Music for Pieces of Wood
Konzertbesuch im Borusan Music House
Text: Friedrich, Jan, Berlin
Getrommelt wurde auf allem, was herumstand – nur nicht auf den diagonalen Stahlstützen, die das neue Innenleben des Music House tragen.
Wir haben uns daran gewöhnt, die Häuser, über die wir schreiben, zu eigentlich völlig unpassenden Gelegenheiten aufzusuchen. Wir schauen Neubauten an, wenn man sie ehrlicherweise noch als Baustelle bezeichnen müsste. Und wird das Haus bereits benutzt, arrangieren die Architekten einen Termin, bei dem keinerlei Gefahr besteht, dort jemanden anzutreffen: Grundschule am Nachmittag, Büroetage am Samstag, Schauspielhaus in den Theaterferien.
Warum hier davon? Nun, weil bei meinem Besuch des Borusan Music House in Istanbul-Beyoğlu alles anders lief. Nicht nur, dass das Kulturzentrum bereits seit Monaten in Betrieb war, ich war an einem Freitagabend dort. Dann, wenn alle jungen Ausgehwütigen der 13-Millionen-Metropole in die zahllosen Kneipen und Clubs von Beyoğlu strömen. Das Haus steht an der Istiklal Caddessi. Die ist um diese Uhrzeit so überlaufen, dass man unmöglich die frisch sanierte denkmalgeschützte Fassade des Hauses in Ruhe hätte betrachten können, ohne umgerannt zu werden. Es gab ein Konzert im Music House, und wir waren spät dran. Keine Zeit also, der Kunst am Bau im Erdgeschoss mehr als einen flüchtigen Blick zuzuwerfen. Mit dem gläsernen Fahrstuhl ging es, ohne Halt im Ausstellungsraum im ersten Obergeschoss, in die zweite Etage, die untere Ebene des doppelgeschossigen Konzertsaals. Der war für die Veranstaltung an drei Seiten und auf der Galerie bestuhlt. Den meisten Platz nahm ein opulentes Aufgebot von Schlaginstrumenten in Anspruch.

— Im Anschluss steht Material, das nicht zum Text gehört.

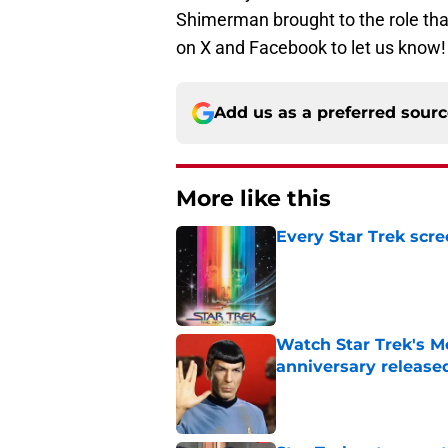
Shimerman brought to the role that
on X and Facebook to let us know
Add us as a preferred sour
More like this
Every Star Trek scr
Published by on Invalid Dat
Watch Star Trek's Me
anniversary release
Published by on Invalid Dat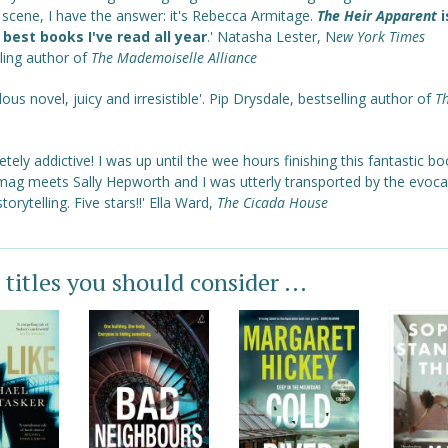
y scene, I have the answer: it's Rebecca Armitage.
The Heir Apparent
i
 best books I've read all year
.' Natasha Lester, N
ew York Times
ling author of
The Mademoiselle Alliance
lous novel, juicy and irresistible'. Pip Drysdale, bestselling author of
T
tely addictive! I was up until the wee hours finishing this fantastic boo
mag meets Sally Hepworth and I was utterly transported by the evoca
storytelling. Five stars!!' Ella Ward,
The Cicada House
 titles you should consider ...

Eine Gruppe junger Percussionisten brachte ein schwer zu fassendes Repertoire von Steve Reich über Frank Zappa und Lou Reed bis zu Songs á la Björk zu Gehör. Getrommelt wurde auf allem, was herumstand – nur nicht auf den diagonalen Stahlstützen, die das neue Innenleben des Music House tragen. Das Konzert war ausverkauft, das Publikum angenehm gemischt.
Erlebt man einen solchen Ort derart „aktiviert“, denkt man anschließend mehr darüber nach, wie positiv das Haus angenommen wird, wie gut sich der unspektakuläre Raum für Konzerte zu eignen scheint und dass man sich hier schlicht wohl fühlt – und weniger über architektonische Details, die man schwierig findet, oder über die grundsätzlichen Probleme, die in einer solchen Kombination von völlig Neu hinter aufpoliertem Alt stecken.
Zum Schluss doch noch ein paar der gewohnten Fakten: Das Borusan Music House ist das neueste Projekt der Borusan Kocabıyık Vakfı, einer Stiftung, die die kulturellen Aktivitäten der rührigen Inhaberfamilie des Borusan-Konzerns bündelt. Dazu gehören u.a. ein Sinfonie-Orchester, ein Streichquartett, ein Haus für Künstlerstipendiaten und allerlei Kultursponsoring. Architekt des Music House ist Gökhan Avcıoğlu mit seinem Istanbuler Büro GAD, das international kürzlich mit dem neuen
Fischmarkt in Beşiktaş von sich reden gemacht hat
http://www.bauwelt.de/cms/ausgabe.html?id=1173229.
Zu wenig Architekturkritik? Das nächste Gebäude besuche ich wieder außerhalb der allgemeinen Öffnungszeiten. Versprochen.